Eppure leggiamo nella prima sentenza di Palermo, mentre attendiamo le motivazioni dell”appello, “la pluralità dell”attività posta in essere (da Marcello Dell”Utri ndr)” “ha costituito un concreto, volontario, consapevole, specifico e prezioso contributo al mantenimento, consolidamento e rafforzamento di ”cosa nostra” alla quale è stata, tra l”altro, offerta l”opportunità, sempre con la mediazione di Marcello Dell”Utri, di entrare in contatto con importanti ambienti dell”economia e della finanza, così agevolandola nel perseguimento dei suoi fini illeciti, sia meramente economici che, lato sensu, politici”.
Mentre trattava con il senatore, che contruibiva ad aumentarne forza e prestigio, la mafia siciliana continuava ad uccidere innocenti, ad opprimere, a soffocare l”economia legale, a infiltrare le istituzioni fino a raggiungerne i più alti vertici.
Non era diversa dalla Cosa Nostra in cui era inserito Gaspare Spatuzza. Ma quando si tratta del senatore, qualcuno preferisce chiamarla in un altro modo.

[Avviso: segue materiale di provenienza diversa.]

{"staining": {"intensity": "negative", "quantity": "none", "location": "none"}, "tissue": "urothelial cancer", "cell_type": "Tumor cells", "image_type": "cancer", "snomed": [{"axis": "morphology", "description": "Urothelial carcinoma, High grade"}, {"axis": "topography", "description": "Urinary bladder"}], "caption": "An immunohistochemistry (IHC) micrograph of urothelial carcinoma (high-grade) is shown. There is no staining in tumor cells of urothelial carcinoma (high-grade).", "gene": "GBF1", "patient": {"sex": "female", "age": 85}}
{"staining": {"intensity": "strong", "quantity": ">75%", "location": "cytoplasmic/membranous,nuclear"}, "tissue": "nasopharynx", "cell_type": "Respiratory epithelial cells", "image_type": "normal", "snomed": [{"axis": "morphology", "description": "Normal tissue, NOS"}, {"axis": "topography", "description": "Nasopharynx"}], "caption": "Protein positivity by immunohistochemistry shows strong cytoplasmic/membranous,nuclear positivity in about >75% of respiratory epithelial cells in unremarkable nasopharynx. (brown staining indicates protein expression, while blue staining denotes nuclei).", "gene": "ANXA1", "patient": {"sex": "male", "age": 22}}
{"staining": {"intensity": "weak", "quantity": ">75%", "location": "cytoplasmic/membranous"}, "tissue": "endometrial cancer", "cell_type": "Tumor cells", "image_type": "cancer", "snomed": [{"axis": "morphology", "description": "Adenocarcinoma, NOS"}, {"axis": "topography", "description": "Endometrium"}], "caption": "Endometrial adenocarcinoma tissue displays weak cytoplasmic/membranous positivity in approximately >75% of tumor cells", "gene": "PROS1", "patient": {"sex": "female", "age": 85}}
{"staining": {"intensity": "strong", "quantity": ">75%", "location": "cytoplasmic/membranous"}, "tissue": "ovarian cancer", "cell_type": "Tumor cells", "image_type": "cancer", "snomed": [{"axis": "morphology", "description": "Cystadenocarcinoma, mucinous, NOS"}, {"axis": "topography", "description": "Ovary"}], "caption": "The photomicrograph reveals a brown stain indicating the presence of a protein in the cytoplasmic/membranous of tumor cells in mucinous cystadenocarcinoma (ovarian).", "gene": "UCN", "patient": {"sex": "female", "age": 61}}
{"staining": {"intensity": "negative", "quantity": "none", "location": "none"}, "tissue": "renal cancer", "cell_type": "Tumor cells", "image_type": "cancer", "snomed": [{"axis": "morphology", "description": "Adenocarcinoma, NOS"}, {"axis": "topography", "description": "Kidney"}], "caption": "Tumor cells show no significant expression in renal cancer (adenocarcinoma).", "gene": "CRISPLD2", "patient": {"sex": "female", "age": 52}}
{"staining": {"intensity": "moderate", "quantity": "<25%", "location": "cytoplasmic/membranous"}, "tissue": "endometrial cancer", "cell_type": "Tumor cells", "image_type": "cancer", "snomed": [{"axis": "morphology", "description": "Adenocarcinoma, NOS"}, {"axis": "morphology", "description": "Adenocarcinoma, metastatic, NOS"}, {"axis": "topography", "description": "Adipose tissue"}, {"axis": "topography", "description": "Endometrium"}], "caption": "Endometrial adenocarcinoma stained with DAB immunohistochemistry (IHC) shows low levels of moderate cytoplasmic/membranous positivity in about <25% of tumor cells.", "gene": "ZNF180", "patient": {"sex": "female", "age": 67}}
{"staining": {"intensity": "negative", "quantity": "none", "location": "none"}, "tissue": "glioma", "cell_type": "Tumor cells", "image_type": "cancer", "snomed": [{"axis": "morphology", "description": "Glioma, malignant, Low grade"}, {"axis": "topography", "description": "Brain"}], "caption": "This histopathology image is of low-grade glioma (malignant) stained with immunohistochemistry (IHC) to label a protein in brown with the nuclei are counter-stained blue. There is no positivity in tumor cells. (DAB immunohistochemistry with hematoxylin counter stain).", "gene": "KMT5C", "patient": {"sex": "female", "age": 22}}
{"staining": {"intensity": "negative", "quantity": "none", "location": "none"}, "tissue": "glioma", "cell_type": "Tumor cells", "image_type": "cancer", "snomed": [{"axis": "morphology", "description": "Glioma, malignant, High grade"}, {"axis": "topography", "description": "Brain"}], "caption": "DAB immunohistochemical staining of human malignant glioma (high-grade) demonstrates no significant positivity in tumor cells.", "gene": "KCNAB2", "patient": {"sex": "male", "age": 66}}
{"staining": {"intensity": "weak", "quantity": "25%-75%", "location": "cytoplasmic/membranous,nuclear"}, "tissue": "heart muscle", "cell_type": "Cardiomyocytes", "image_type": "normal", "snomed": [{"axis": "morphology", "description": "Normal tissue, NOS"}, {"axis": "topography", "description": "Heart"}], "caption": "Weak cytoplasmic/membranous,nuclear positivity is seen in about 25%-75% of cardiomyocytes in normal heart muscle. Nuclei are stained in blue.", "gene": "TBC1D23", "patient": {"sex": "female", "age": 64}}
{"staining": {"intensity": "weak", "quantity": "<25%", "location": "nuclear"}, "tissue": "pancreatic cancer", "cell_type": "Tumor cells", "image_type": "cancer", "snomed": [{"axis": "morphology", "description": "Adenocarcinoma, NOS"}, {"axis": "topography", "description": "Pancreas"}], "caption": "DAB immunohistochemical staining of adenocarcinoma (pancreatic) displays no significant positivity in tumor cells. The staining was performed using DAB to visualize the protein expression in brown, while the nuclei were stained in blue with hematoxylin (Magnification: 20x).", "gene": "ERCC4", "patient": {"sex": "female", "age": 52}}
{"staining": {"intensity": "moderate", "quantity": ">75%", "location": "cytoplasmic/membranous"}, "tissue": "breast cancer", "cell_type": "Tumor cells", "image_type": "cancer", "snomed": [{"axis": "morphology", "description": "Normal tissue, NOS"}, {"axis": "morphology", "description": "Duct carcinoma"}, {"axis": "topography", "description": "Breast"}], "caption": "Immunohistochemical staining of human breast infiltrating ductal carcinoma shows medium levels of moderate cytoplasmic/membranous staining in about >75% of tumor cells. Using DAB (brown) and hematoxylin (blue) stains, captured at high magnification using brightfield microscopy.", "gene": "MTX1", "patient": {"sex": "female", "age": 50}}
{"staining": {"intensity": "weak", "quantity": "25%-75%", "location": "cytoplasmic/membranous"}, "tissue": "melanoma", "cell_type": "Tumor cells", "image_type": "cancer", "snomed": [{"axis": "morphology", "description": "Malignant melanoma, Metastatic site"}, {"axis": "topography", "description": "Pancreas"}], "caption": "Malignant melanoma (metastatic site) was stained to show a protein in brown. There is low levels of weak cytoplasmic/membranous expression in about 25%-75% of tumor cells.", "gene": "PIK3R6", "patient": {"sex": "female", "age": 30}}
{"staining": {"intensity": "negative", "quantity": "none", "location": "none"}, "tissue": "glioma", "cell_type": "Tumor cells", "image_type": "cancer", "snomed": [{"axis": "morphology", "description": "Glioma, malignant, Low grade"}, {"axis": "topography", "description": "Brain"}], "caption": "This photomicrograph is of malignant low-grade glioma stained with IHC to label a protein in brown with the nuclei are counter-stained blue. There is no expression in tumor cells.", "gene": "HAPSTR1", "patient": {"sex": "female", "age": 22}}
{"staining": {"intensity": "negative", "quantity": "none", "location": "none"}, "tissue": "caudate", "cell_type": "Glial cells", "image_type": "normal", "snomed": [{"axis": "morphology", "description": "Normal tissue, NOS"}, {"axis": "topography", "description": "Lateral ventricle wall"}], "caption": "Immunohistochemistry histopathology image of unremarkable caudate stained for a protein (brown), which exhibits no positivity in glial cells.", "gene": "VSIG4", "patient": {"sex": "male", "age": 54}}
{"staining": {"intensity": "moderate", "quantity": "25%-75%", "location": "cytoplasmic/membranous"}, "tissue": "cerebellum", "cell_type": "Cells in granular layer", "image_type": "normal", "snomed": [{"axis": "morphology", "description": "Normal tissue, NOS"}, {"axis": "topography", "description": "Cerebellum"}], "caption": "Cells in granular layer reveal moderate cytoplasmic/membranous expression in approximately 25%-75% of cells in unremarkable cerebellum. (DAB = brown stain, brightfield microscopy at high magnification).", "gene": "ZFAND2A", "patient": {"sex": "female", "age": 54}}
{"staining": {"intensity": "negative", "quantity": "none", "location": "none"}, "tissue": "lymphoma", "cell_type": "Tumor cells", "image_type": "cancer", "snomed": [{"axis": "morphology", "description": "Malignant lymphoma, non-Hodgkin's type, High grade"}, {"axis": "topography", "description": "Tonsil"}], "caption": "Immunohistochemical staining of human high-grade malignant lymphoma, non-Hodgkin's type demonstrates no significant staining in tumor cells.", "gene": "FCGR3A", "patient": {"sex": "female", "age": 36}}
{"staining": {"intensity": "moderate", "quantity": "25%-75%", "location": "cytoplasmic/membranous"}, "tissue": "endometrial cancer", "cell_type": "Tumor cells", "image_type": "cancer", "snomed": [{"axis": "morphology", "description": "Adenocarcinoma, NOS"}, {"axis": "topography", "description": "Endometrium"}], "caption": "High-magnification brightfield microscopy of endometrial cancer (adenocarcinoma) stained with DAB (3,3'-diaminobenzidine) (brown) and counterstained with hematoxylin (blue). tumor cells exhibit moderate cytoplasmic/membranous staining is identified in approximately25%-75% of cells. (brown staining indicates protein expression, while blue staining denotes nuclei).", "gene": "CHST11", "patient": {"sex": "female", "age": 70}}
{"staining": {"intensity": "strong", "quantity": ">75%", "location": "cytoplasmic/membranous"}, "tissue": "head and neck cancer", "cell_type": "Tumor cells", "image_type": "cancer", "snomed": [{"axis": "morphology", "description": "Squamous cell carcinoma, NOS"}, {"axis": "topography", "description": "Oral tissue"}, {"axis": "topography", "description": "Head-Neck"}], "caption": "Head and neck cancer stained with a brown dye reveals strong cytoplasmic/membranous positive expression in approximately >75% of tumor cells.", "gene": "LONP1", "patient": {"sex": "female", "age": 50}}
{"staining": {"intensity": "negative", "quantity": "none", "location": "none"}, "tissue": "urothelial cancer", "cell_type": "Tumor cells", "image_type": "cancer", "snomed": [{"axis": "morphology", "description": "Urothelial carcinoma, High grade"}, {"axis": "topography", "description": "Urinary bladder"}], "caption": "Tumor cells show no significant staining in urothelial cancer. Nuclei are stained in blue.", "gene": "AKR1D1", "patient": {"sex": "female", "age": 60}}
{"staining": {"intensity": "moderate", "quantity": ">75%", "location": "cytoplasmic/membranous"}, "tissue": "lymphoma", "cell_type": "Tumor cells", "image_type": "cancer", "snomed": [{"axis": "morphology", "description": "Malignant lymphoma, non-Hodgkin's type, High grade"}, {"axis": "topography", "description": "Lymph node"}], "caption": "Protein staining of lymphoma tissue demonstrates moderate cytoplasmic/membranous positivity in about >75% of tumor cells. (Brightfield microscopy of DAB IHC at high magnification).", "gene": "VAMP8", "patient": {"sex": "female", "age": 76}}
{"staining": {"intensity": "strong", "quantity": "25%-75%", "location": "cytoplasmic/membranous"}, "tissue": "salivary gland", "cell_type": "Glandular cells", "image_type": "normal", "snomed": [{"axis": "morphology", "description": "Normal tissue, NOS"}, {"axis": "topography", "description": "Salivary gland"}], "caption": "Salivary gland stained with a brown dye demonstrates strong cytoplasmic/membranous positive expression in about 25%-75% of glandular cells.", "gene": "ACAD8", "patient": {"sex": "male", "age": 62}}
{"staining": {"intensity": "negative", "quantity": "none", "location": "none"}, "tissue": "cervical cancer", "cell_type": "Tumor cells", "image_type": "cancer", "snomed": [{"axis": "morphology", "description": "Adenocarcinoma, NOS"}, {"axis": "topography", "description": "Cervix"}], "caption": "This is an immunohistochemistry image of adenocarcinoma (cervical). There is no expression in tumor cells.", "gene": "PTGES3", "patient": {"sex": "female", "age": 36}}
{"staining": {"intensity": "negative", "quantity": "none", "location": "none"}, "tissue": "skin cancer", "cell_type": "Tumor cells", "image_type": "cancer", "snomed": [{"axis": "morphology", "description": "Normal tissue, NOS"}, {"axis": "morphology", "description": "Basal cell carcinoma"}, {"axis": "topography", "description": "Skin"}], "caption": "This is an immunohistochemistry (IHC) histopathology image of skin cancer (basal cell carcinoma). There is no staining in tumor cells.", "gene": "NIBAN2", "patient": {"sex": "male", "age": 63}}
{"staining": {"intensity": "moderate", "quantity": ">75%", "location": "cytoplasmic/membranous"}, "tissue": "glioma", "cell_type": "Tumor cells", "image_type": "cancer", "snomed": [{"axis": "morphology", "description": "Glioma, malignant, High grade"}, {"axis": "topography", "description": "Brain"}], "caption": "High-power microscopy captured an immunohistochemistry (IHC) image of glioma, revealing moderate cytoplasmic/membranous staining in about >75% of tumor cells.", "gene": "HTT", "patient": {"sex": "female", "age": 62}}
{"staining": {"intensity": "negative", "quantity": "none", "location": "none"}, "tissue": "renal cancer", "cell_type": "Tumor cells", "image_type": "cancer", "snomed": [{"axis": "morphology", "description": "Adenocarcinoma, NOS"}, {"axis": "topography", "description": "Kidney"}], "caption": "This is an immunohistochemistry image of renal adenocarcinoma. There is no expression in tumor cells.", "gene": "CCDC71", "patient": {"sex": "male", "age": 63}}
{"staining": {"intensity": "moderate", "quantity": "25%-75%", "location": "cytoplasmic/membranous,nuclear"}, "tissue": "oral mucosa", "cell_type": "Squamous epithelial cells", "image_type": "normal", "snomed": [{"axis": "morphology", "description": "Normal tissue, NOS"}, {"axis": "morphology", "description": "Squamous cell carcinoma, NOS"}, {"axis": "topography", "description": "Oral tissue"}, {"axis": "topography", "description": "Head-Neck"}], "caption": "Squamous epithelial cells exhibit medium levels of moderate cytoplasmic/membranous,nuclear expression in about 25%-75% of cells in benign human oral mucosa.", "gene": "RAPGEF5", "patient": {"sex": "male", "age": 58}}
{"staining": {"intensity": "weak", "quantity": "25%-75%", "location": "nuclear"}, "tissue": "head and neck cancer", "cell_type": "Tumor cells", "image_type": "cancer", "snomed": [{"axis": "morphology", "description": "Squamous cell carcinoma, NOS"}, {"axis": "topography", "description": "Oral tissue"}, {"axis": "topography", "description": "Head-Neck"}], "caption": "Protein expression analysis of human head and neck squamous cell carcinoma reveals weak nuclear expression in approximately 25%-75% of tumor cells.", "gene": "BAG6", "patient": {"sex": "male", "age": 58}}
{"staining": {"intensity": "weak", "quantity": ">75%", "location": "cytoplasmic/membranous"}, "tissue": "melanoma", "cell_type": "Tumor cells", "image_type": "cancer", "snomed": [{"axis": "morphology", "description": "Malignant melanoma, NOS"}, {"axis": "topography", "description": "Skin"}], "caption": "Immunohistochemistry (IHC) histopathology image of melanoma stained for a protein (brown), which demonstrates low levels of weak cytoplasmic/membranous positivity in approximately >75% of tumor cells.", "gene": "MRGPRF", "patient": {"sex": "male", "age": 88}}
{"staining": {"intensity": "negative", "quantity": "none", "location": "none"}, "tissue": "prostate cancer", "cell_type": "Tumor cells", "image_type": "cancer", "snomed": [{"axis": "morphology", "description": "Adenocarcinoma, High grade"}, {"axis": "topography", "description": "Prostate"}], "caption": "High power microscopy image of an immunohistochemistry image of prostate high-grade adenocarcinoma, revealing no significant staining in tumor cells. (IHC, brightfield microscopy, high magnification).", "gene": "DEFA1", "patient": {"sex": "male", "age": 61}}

Ci dicano perché i signori perbenisti.
E in quanto al sacrosanto principio del diritto di parola nulla in contrario, ma le regole dovrebbero valere per tutti. Anche per chi non accetta lezioni di storia o peggio di morale da un condannato in appello per i suoi legami, fino adesso accertati dai giudici, con i vertici della criminalità organizzata. Tanto più se il condannato in questione riveste una carica politica e per questo più di altri è sottoposto al giudizio dei cittadini. O come spesso si preferisce chiamarli, degli “elettori”.
Questo, ovviamente, purché non si sfoci nella violenza, cosa che infatti non è accaduta, a dispetto delle critiche pretestuose dei soliti noti.
E allora articolo 21 della Costituzione sì, ma quel diritto è uguale per tutti.